Notice how the choise of endianess here was done at COMPILATION TIME (since we create little_endian_reader object), so we invoke the virtual method overhead for no particularly good reason, so I wouldn't go with this approach. ;-)

At this stage there is no real reason to keep the "fileformat struct" around as-is, you can organize the data to your liking and not necessarily read it into any specific struct at all; after all, it's just data. When you read files like images, you don't really need the header around.. you should have your image container which is same for all file types, so the code to read a specific format should just read the file, interpret and reformat the data & store the payload. =)

I mean, does this look complicated?

uint32 xsize = buffer.read<uint32>();
uint32 ysize = buffer.read<uint32>();
float aspect = buffer.read<float>();

The code can look that nice, and be a really low-overhead! If the endianess is same for file and architecture the code is compiled for, the innerloop can look like this:

uint32 value = *reinterpret_cast<uint32*>)(ptr); ptr += 4;
return value;

That might be illegal on some architectures, so that optimization might be a Bad Idea, and use slower, but more robust approach:

uint32 value = ptr[0] | (static_cast<uint32>(ptr[1]) << 8) | ...; ptr += 4;
return value;

On a x86 that can compile into bswap or mov, which is reasonably low-overhead if the method is inlined; the compiler would insert "move" node into the intermediate code, nothing else, which is fairly efficient. If alignment is a problem the full read-shift-or sequence might get generated, outch, but still not too shabby. Compare-branch could allow the optimization, if test the address LSB's and see if can use the fast or slow version of the parsing. But this would mean penalty for the test in every read. Might not be worth the effort.
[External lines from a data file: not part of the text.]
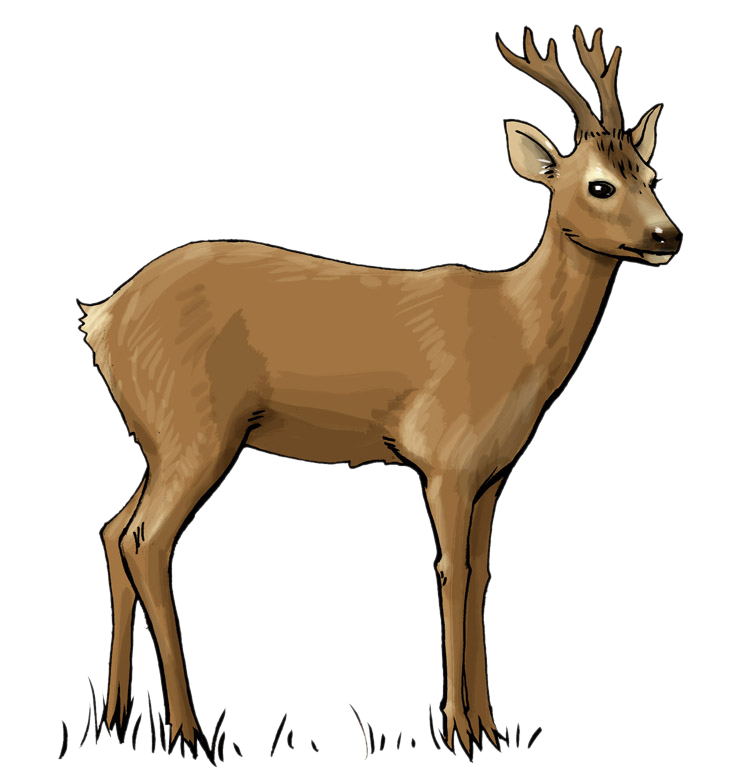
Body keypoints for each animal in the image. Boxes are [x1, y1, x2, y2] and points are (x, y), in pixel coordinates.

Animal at [78, 25, 681, 762]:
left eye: (653, 176)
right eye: (599, 184)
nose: (668, 236)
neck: (517, 337)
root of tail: (100, 318)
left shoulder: (494, 471)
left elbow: (483, 574)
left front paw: (492, 728)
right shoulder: (443, 459)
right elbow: (450, 572)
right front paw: (457, 731)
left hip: (157, 437)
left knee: (112, 529)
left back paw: (116, 717)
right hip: (196, 427)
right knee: (147, 540)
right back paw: (191, 732)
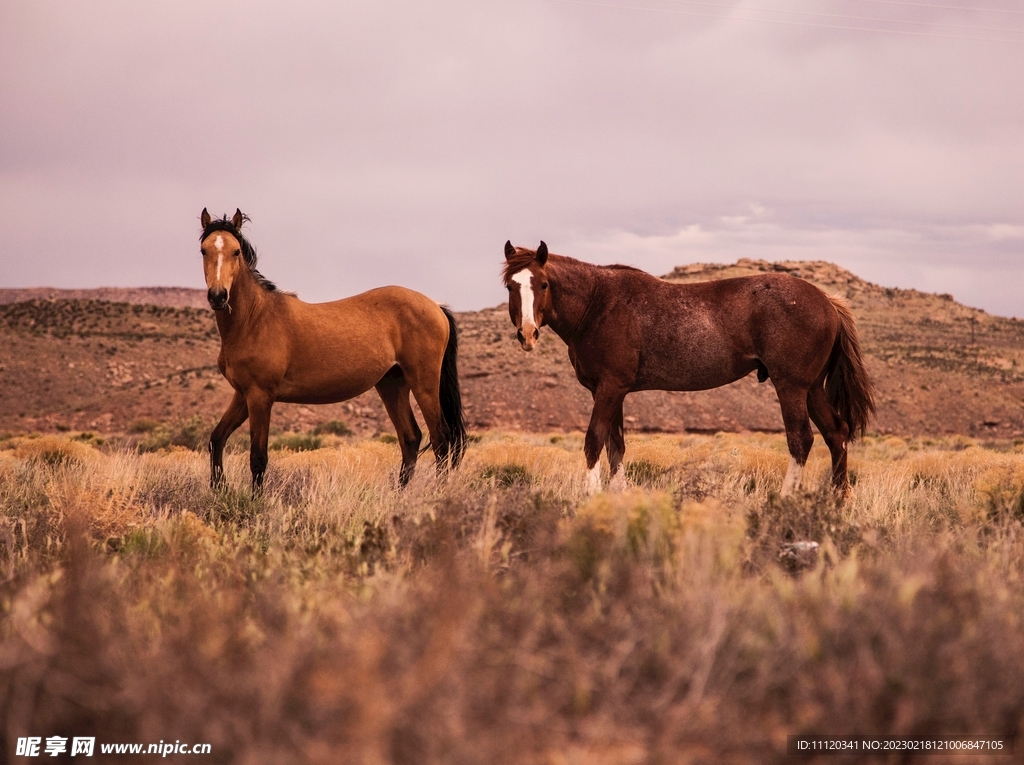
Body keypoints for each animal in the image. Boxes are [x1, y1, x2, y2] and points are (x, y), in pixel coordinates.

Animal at [196, 209, 468, 493]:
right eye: (204, 250)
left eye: (236, 251)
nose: (218, 296)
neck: (254, 319)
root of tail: (436, 306)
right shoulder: (243, 395)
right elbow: (216, 439)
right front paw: (218, 488)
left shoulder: (260, 397)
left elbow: (258, 457)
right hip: (392, 384)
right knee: (411, 438)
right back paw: (399, 494)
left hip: (424, 384)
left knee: (441, 440)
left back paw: (438, 492)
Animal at [499, 242, 876, 499]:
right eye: (511, 286)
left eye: (543, 284)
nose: (527, 334)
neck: (597, 304)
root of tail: (827, 301)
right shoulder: (612, 392)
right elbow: (616, 446)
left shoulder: (608, 389)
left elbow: (594, 440)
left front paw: (590, 496)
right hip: (811, 389)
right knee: (836, 434)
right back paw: (837, 501)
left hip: (792, 387)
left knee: (802, 440)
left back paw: (785, 500)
Oh, right, we are reading HEADERS and stuff, I don't think that is a bottleneck in too many applications. If some codec is doing some really TIGHT innerloop, again, reading into a temporary buffer and decoding from there is well-adviced. Same principle.. no one reads byte-at-time from file when processing a large volume of data. Well, actually, I seen that kind of code very often and the usual reply to "why you do it" is that the file systems do block reads and that the bytes come from memory anyway, true, but they go through a deep call stack which is high-overhead for getting a few bytes!

Still, write the parser code once and use zillion times -> epic win.

Reading directly into struct from a file: DON'T DO IT FOLKS!